I have made endless efforts to find ways to engage in my interests, learn new things, and feel like I still contribute to the world outside of my home (not in any way belittling the value or importance of being focused on the contributions I make to my household.)  It takes a lot – and I mean, A LOT – of energy to keep from being all-consumed by life as mom.  Which makes the comments from others that go like this: “Oh, are you still doing that little volunteer thing?” – feel a bit like a knife in the gut. * (It’s worth visiting this asterisk again.)

While I do know that having the luxury of staying home with my little birds is a blessing and I AM thankful, I also have to admit that very often when I’m doing the same laundry for the 100th time — or doing dishes for 4th time in a day — or trying to figure out what to cook for the next meal (when I’ve just finished cleaning from the last one) — or picking up guinea pig poop — or having to repeat myself endlessly with my children, I often feel that most of the things I do all day are just plain menial.

There have been times, I even feel like anyone on Earth could do what I do –  I could just record myself saying “No. Stop fighting. Speak kindly. Try again!” and let it play on repeat on the ipod — or that I am simply that robot, Rosie from the Jetsons (please don’t tell me that you don’t know who the Jetsons are.)   Am I just wasting my talents and my education on these menial tasks that have to be done over and over and over and over, with no end in sight?!

Not that these tasks are unique to stay at home moms… all moms/dads have to get these same menial things done, but when you have no other “professional” outlet or career definition in your life, these menial tasks tend to be the things that come to define who you are – they ARE what you do.

But that is not where this topic ends. Not with the negative. Never.  I look back to that first paragraph, and I Thank Goodness that – as a Christian – my “worth” is not defined by this world.

One morning a while back, during a few minutes of devotional time, I happened upon a quick writing about Holy Thursday. It reflected on Jesus’ last acts with His disciples and pointed out that in His final hours with His most beloved – His chosen – He didn’t perform miracles or do “great” works. He didn’t bring people back from the dead, he wasn’t being anointed with costly oils or perfumes or any of the multitude of things that The King would seemingly choose to do in His final time on Earth.  Instead in His final hours, He chose to spend with His earthly family, His chosen disciples.

In very much a familial way.  He chose to feed them. To teach them. To wash their feet. In essence, the very cooking, cleaning, correcting and teaching that I have loathed. That’s what was most important to Jesus in His final hours. That’s what He chose.**

Yeah, go ahead and think about that for another few seconds.

And the crazy thing is that when I found this reading – about Jesus, Himself, choosing these seemingly menial tasks as the most important things He could do in His last days, I began to find happiness in doing them.
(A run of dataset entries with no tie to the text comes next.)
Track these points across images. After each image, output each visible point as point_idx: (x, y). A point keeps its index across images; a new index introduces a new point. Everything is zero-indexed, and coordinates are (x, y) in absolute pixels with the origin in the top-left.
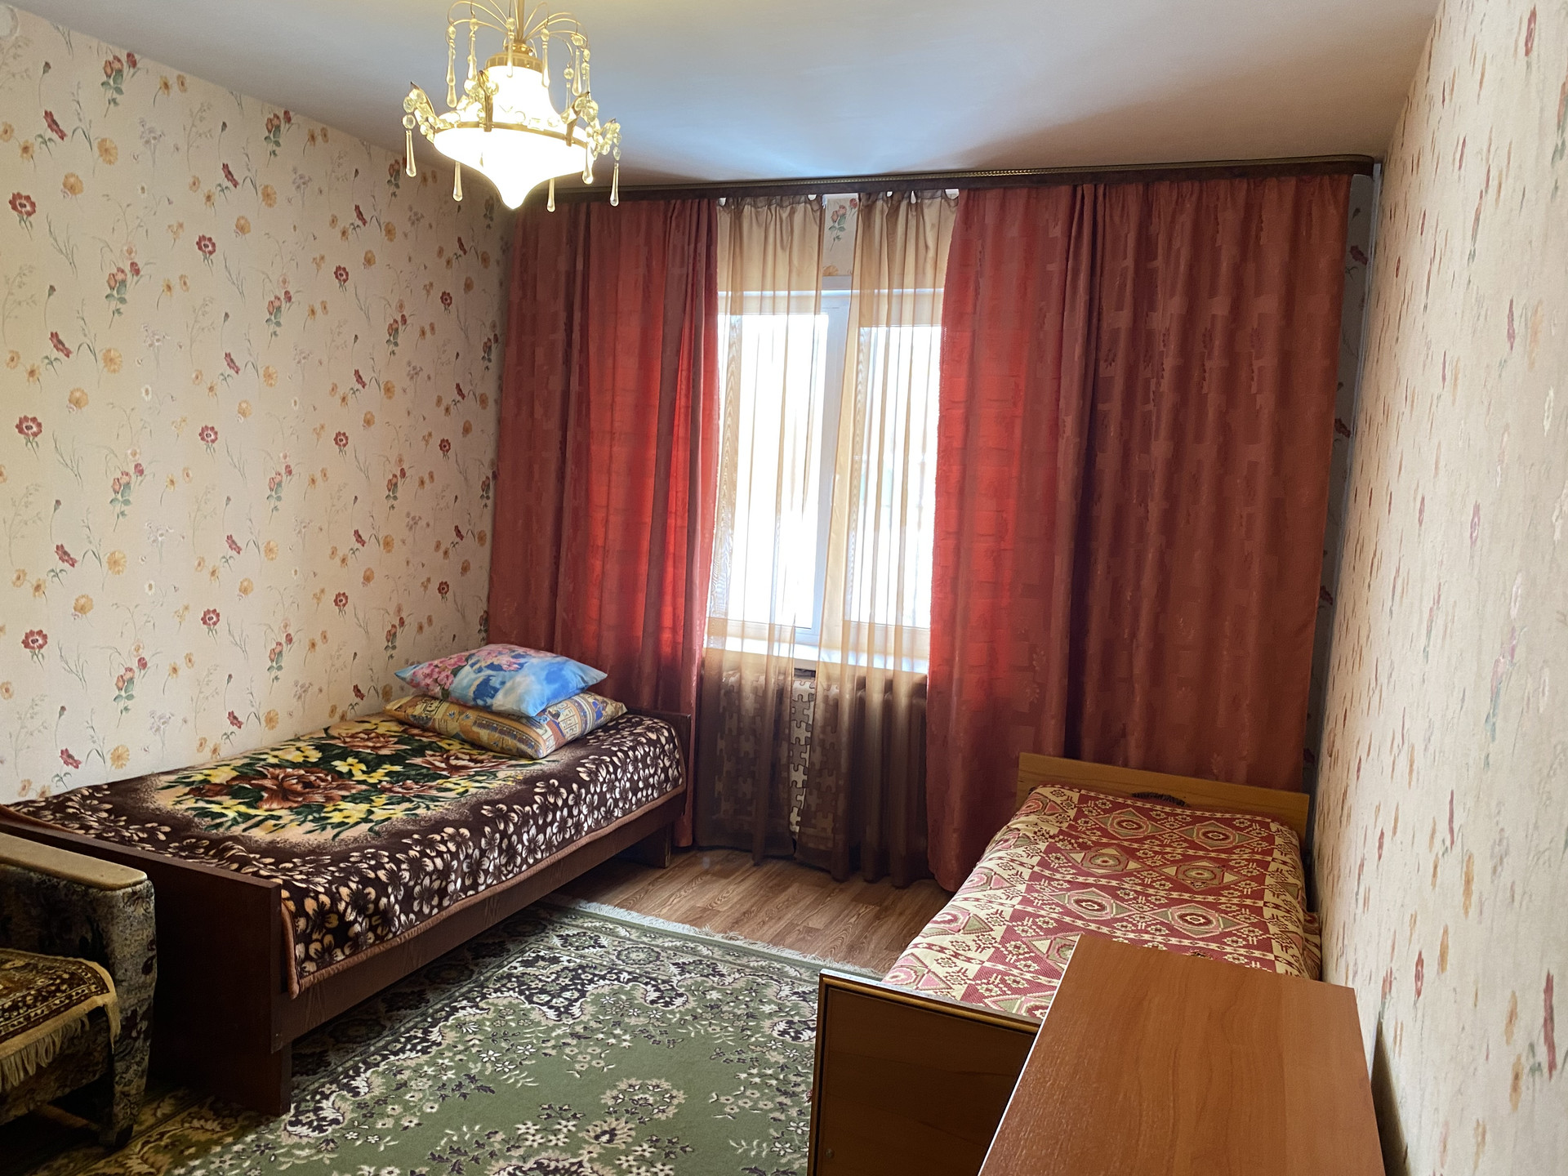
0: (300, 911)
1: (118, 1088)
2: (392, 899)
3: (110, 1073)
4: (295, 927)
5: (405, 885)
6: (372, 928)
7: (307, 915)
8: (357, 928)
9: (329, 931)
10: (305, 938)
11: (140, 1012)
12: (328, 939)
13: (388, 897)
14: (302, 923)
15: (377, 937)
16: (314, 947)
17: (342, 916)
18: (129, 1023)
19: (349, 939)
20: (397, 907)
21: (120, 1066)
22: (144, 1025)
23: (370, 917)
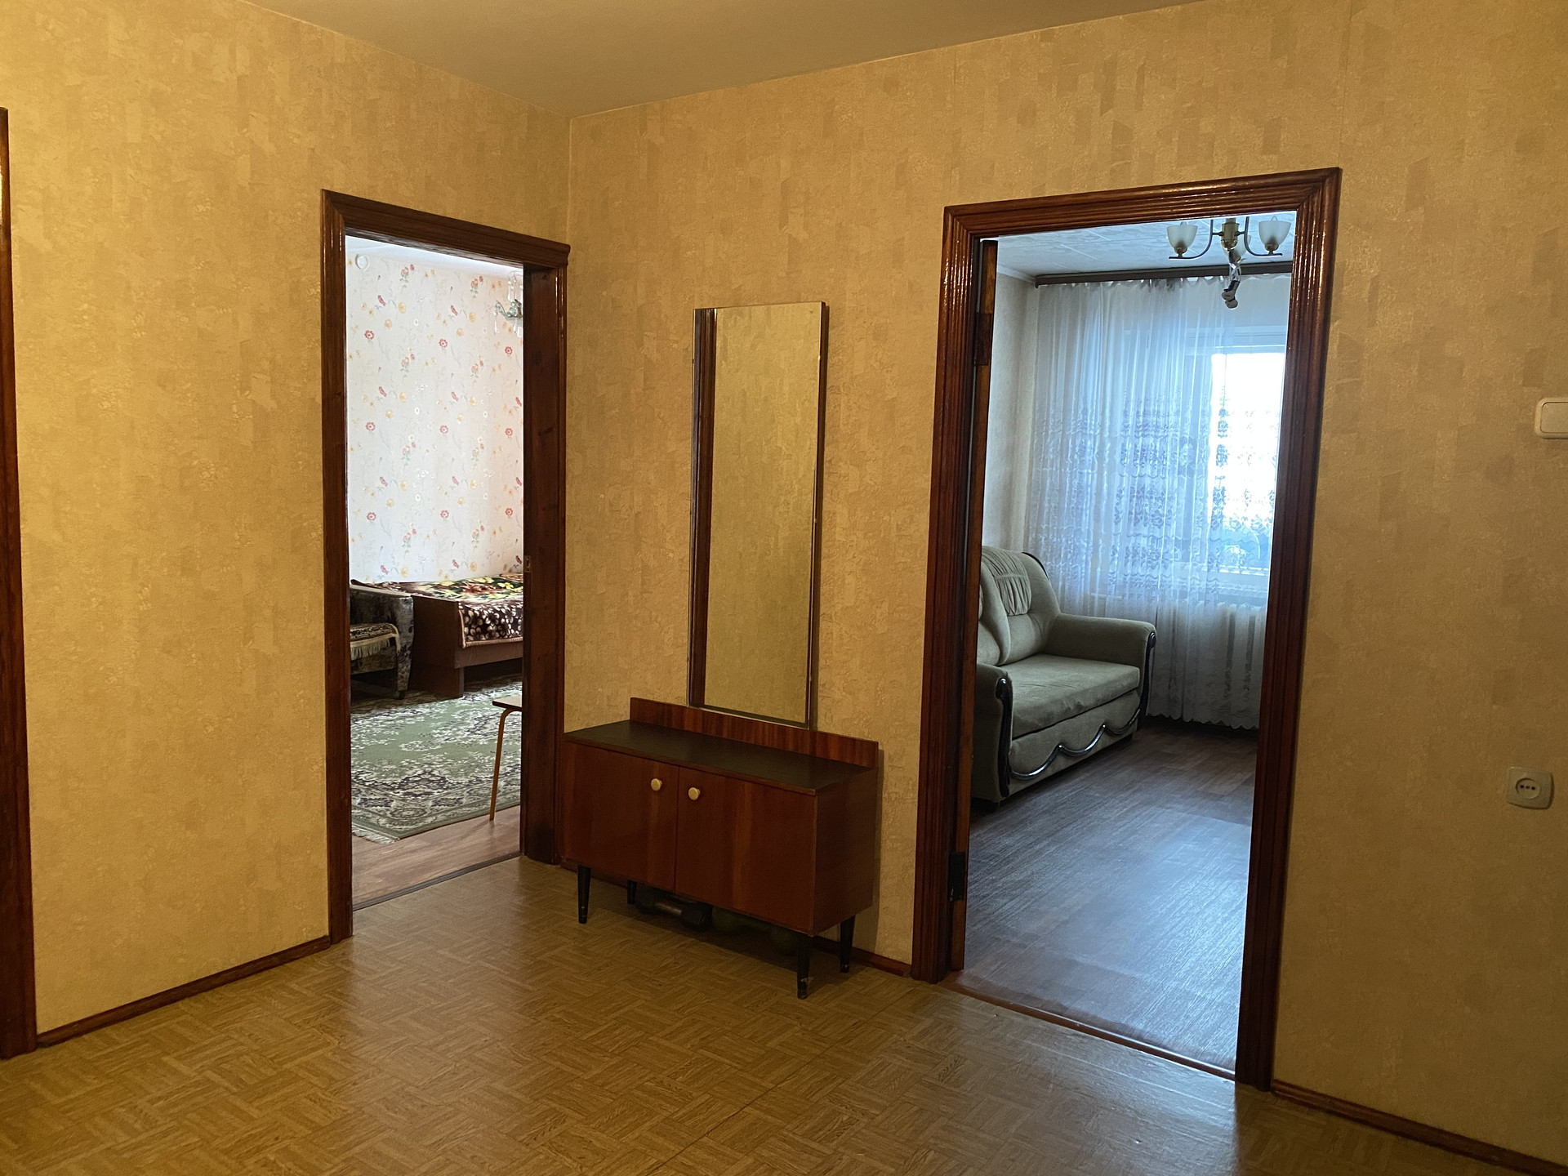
0: (466, 615)
1: (400, 674)
2: (507, 621)
3: (396, 668)
4: (464, 620)
5: (514, 617)
6: (498, 631)
7: (469, 617)
8: (491, 628)
9: (479, 626)
10: (468, 625)
11: (408, 646)
12: (478, 629)
13: (505, 619)
14: (467, 619)
15: (501, 636)
16: (472, 631)
17: (484, 621)
18: (404, 649)
19: (487, 632)
20: (510, 626)
21: (400, 665)
22: (409, 652)
23: (497, 626)
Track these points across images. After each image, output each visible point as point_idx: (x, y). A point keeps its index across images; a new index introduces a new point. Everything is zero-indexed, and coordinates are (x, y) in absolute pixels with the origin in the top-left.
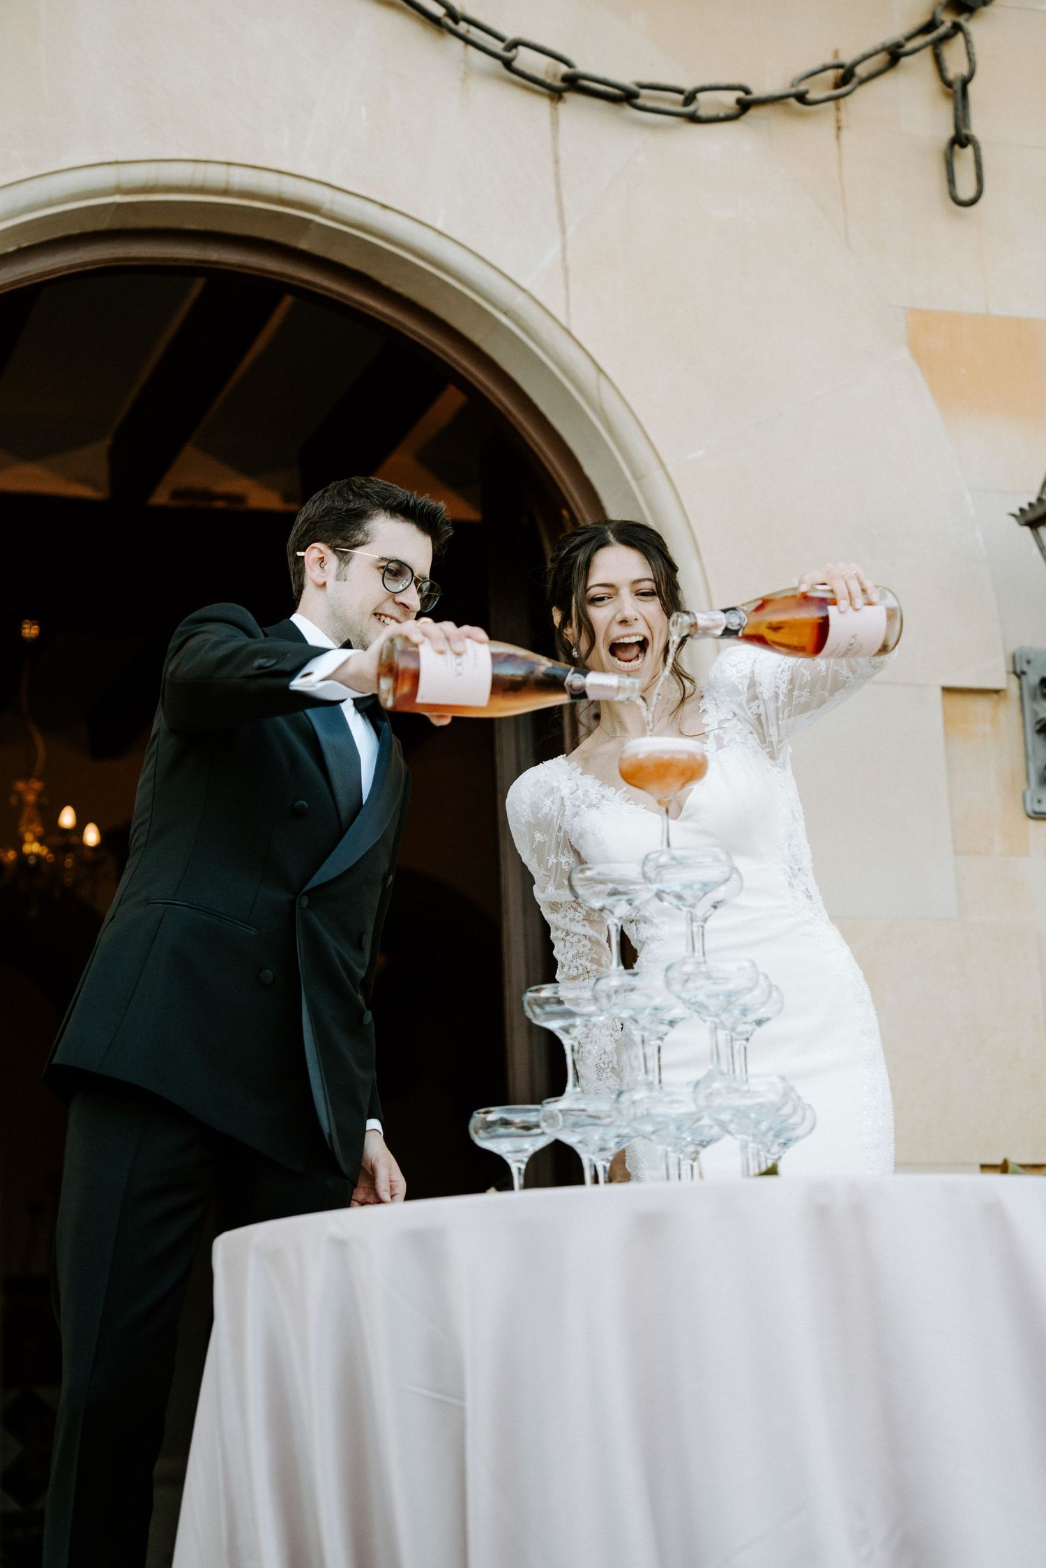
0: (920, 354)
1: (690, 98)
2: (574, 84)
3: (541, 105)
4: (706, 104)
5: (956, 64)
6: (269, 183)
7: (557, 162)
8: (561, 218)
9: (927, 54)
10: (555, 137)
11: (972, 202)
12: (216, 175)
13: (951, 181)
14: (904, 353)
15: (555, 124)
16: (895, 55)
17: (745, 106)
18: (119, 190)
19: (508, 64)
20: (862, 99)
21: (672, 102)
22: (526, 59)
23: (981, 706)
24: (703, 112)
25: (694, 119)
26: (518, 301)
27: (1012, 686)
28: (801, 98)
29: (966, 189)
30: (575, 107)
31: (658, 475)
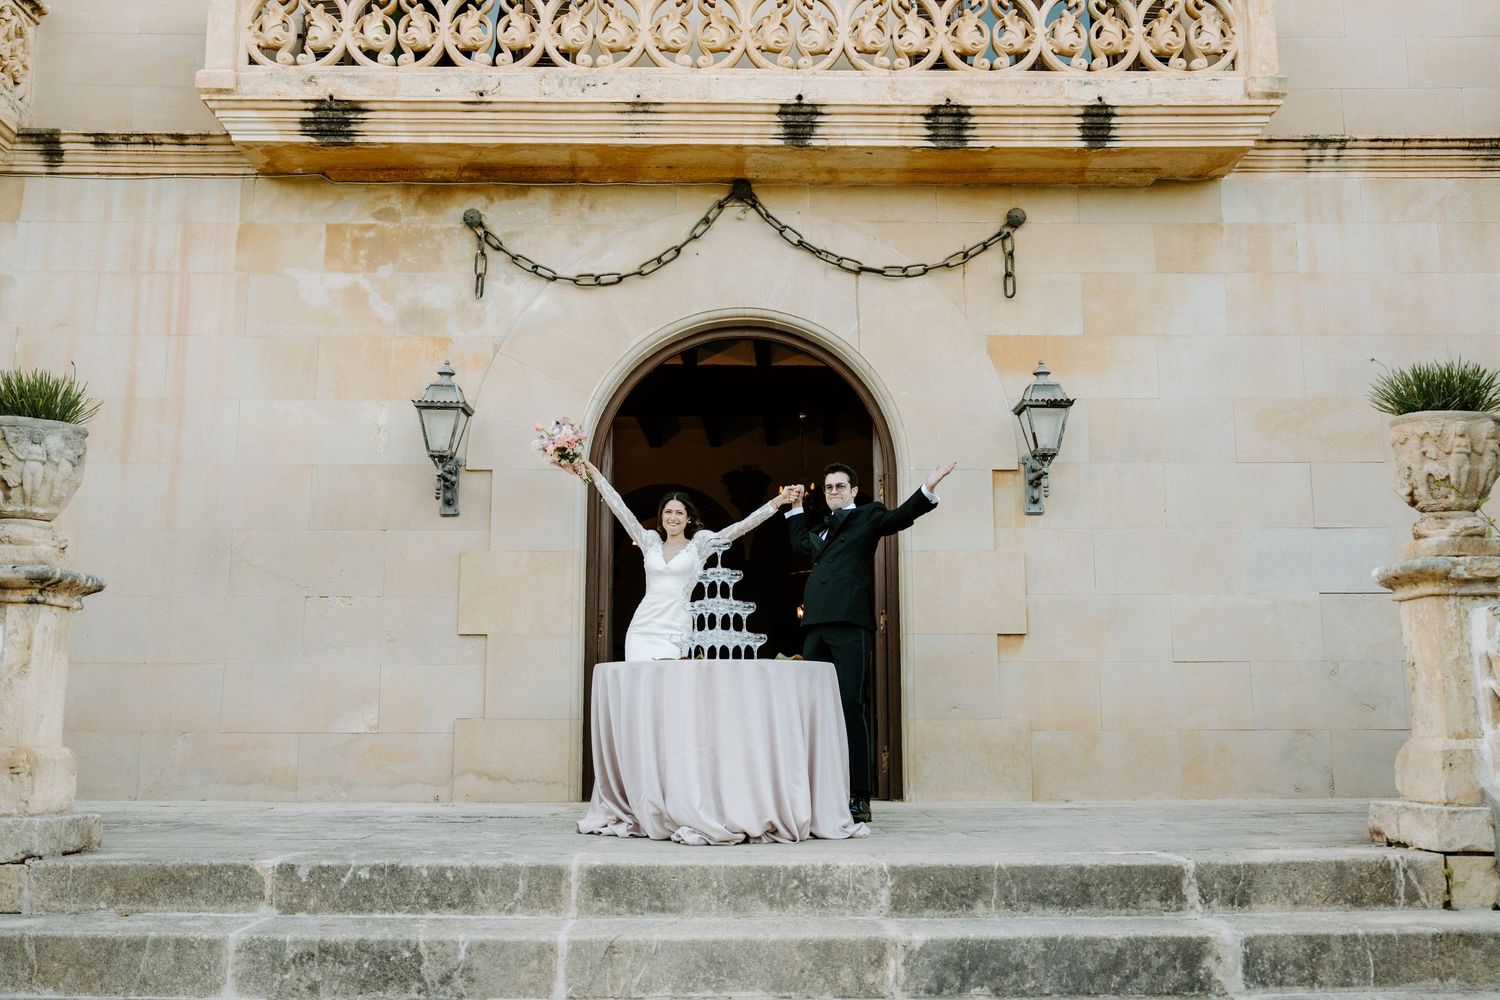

So, I share this today to say that, here – at the end of the calendar year, I am adding a new “MORE” to my list.  As this Advent Season begins I will make the everyday things  – that I have been so desperately trying to keep from defining who I am – precisely what defines me. And by that I mean, what should – and really does – define me, is how I choose to view these tasks. My attitude towards those menial tasks defines my character.  It makes me more than just mom.  It makes me the person that I want to model for my little birds as they grow.

Menial = redefined.

* I truly don’t have any ill feelings toward my fellow moms that make these comments – not at all – I maintain that we are all on the same team. Maybe sometimes we just need to communicate about our different positions on the team and how they all work together for the greater good of our team goals.

** I had to pause and ask myself if I knew that I had a few last days on Earth, what would I choose.. would it be to do the things I have never done and go see the world? Probably. Would I choose the menial acts of service for my loved ones? Probably not.